Prospective observational design from a single University Hospital. Twenty-four hour urine for catecholamines and plasma for free metanephrines were collected from patients with a clinical suspicion of pheochromocytoma or paraganglioma. Patient records were reviewed for clinical data, follow-up, imaging and laboratory results to establish or exclude the diagnosis of pheochromocytoma.

Patients and methods

Out of 178 consecutive patients, 10 had a paraganglioma and 12 had a pheochromocytoma: 156 were finally judged not to harbour active tumors and were therefore considered as controls. The main outcome measure was the diagnosis or exclusion of paraganglioma or pheochromocytoma and test characteristics of plasma-free metanephrines measured by EIA.

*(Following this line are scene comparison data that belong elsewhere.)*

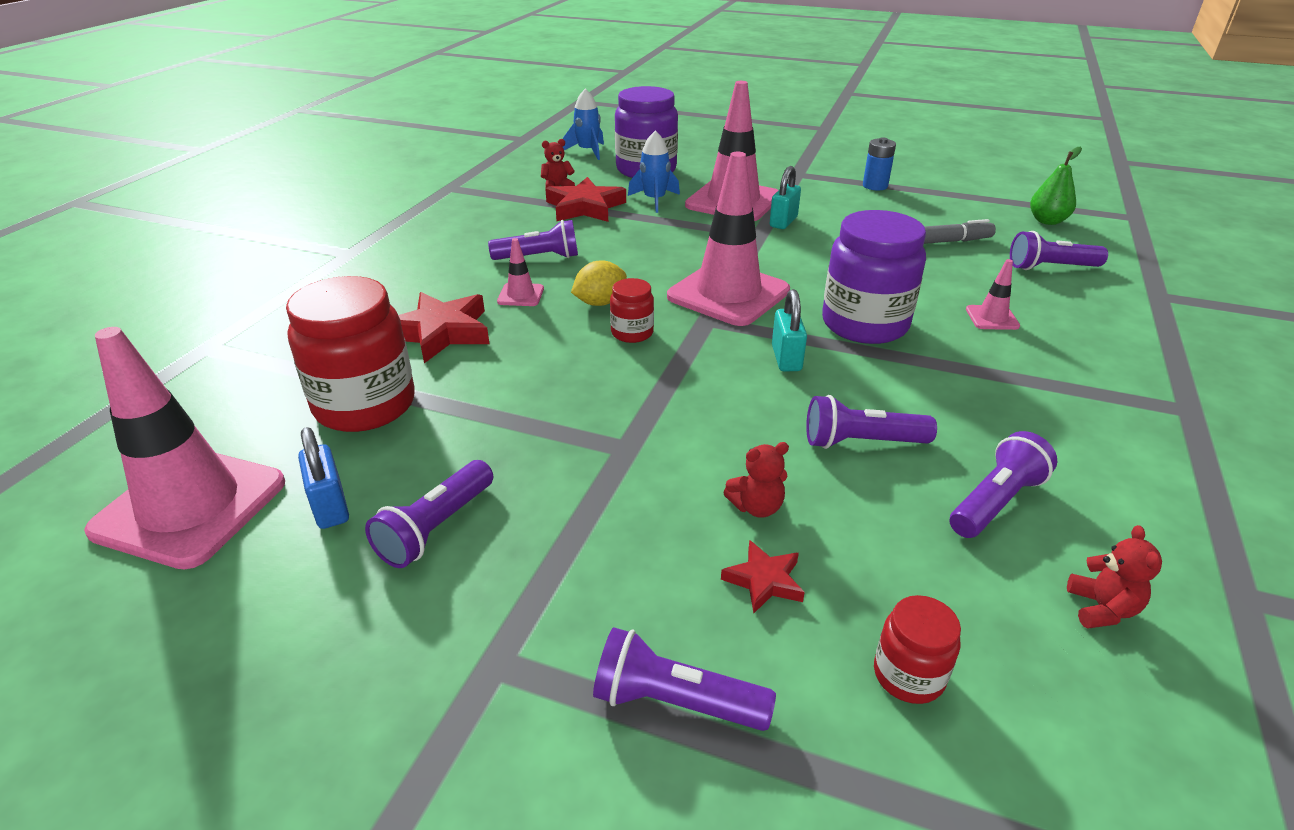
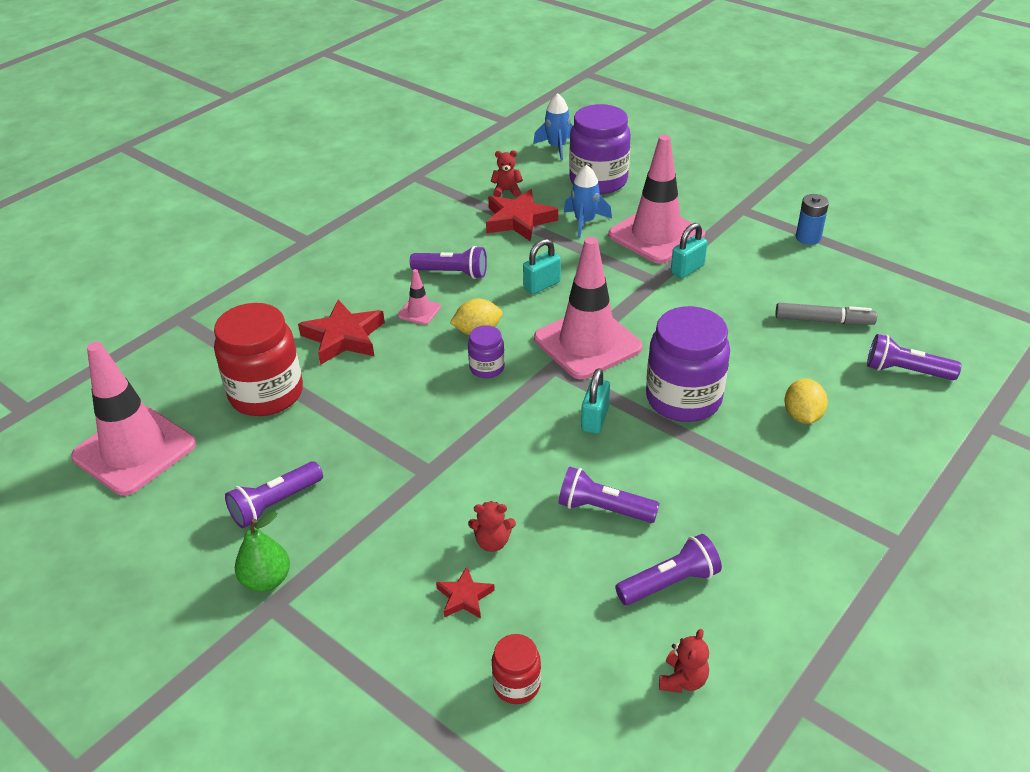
camera: 20 degrees right, 5 degrees up
blue padlock [298,427,349,529] -> none
purple flashlight [593,627,776,731] -> none
red jar [610,278,654,343] -> purple jar [468,325,505,378]
pink traffic cone [966,259,1020,330] -> yellow lemon [784,379,828,424]
green pear [1030,147,1082,225] -> green pear moved to [235,512,290,592]
none -> turquoise padlock [523,239,561,294]

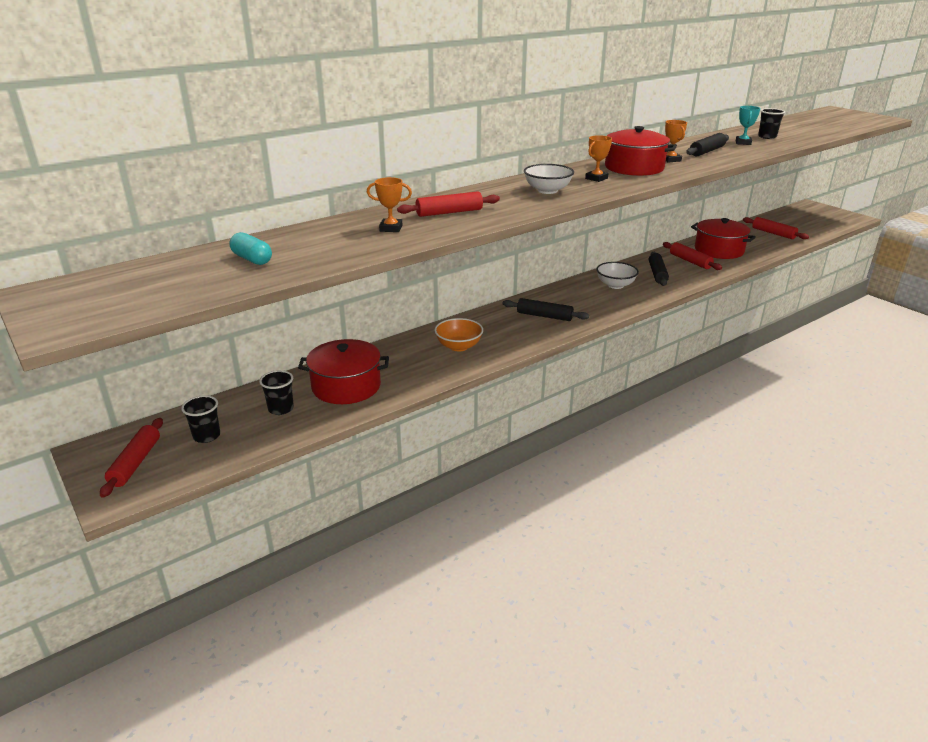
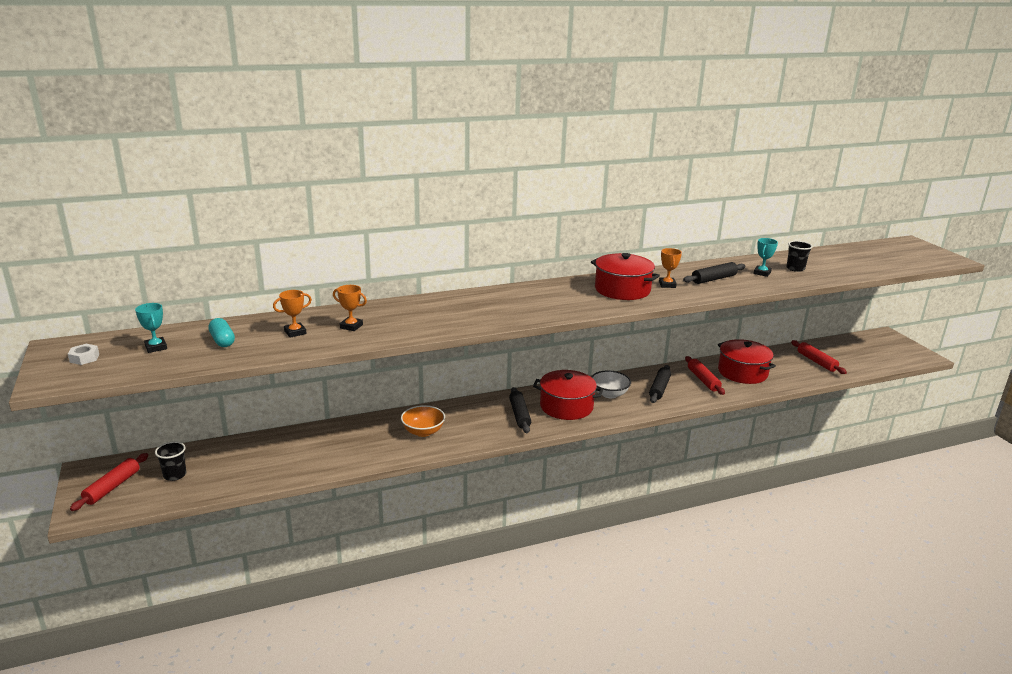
camera: 15 degrees right, 5 degrees down
black cup [259,370,294,415] -> none
red pot [298,339,389,404] -> red pot moved to [533,370,603,420]
red rolling pin [397,191,500,217] -> none
black rolling pin [502,298,589,321] -> black rolling pin turned 45 degrees clockwise [509,387,531,433]
white bowl [524,164,574,194] -> none
orange trophy [585,135,612,182] -> orange trophy moved to [273,290,312,338]
none -> white nut [68,344,99,365]
none -> turquoise trophy [135,303,167,353]

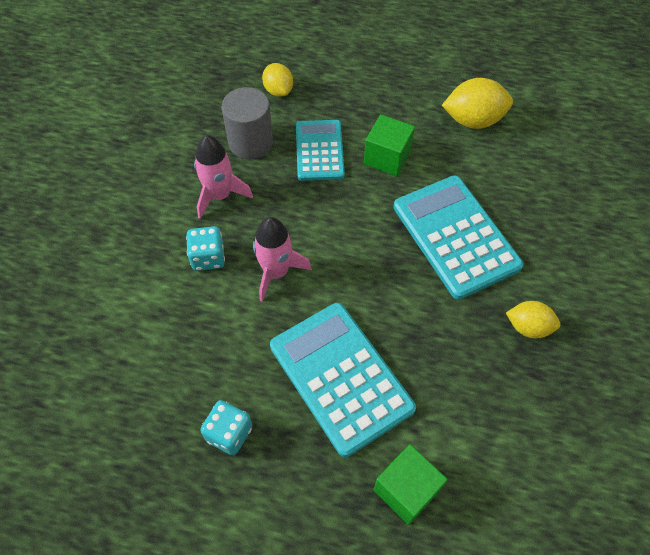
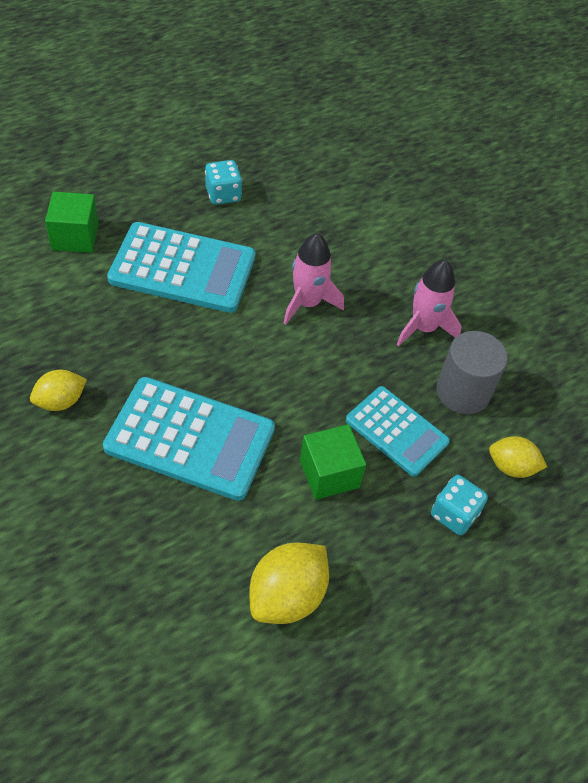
camera: 130 degrees right, 5 degrees down
turquoise dice [186,226,225,271] -> turquoise dice moved to [431,475,488,535]

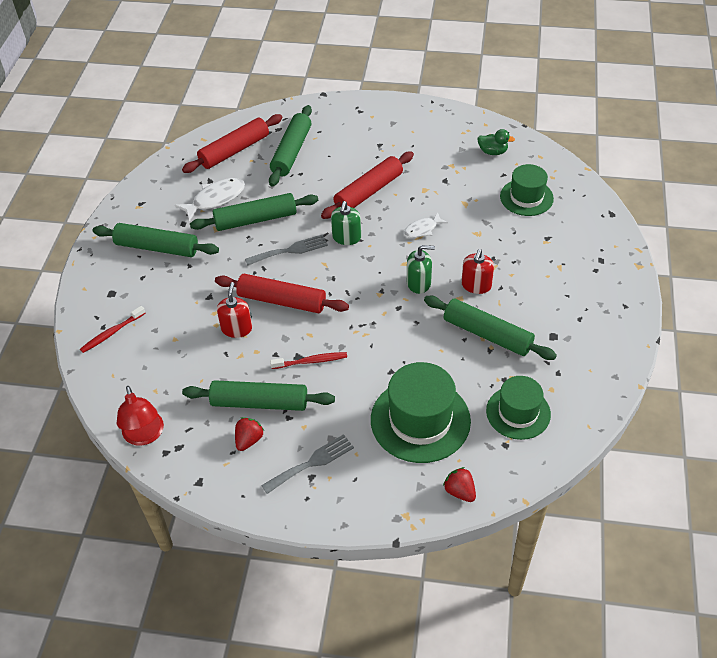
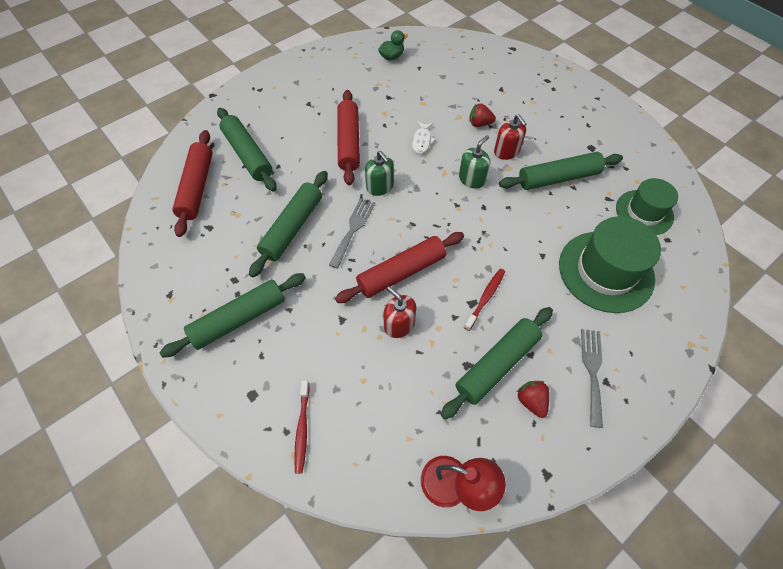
camera: 50 degrees left, 10 degrees up
white fish [175,178,245,222] -> none
red strawberry [443,467,476,502] -> red strawberry moved to [469,104,496,127]
green hat [500,164,554,216] -> none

Urinary epinephrine had a sensitivity of 45.5% and norepinephrine a sensitivity of 75% (98.8% specificity) for the diagnosis of pheochromocytoma. Plasma-free metanephrine and normetanephrine both had a sensitivity of 66.7% and a specificity of 100%, but when combined (either positive) they demonstrated a 91.7% sensitivity with a preserved specificity of 100%. For the diagnosis of paraganglioma, urinary norepinephrine gave slightly better results than plasma-free metanephrines, but combined testing was of no additional value.


Plasma-free metanephrines measured by EIA have better diagnostic test characteristics than urinary catecholamines in the diagnosis of pheochromocytoma. The EIA offers a simple and effective measurement of plasma-free metanephrines.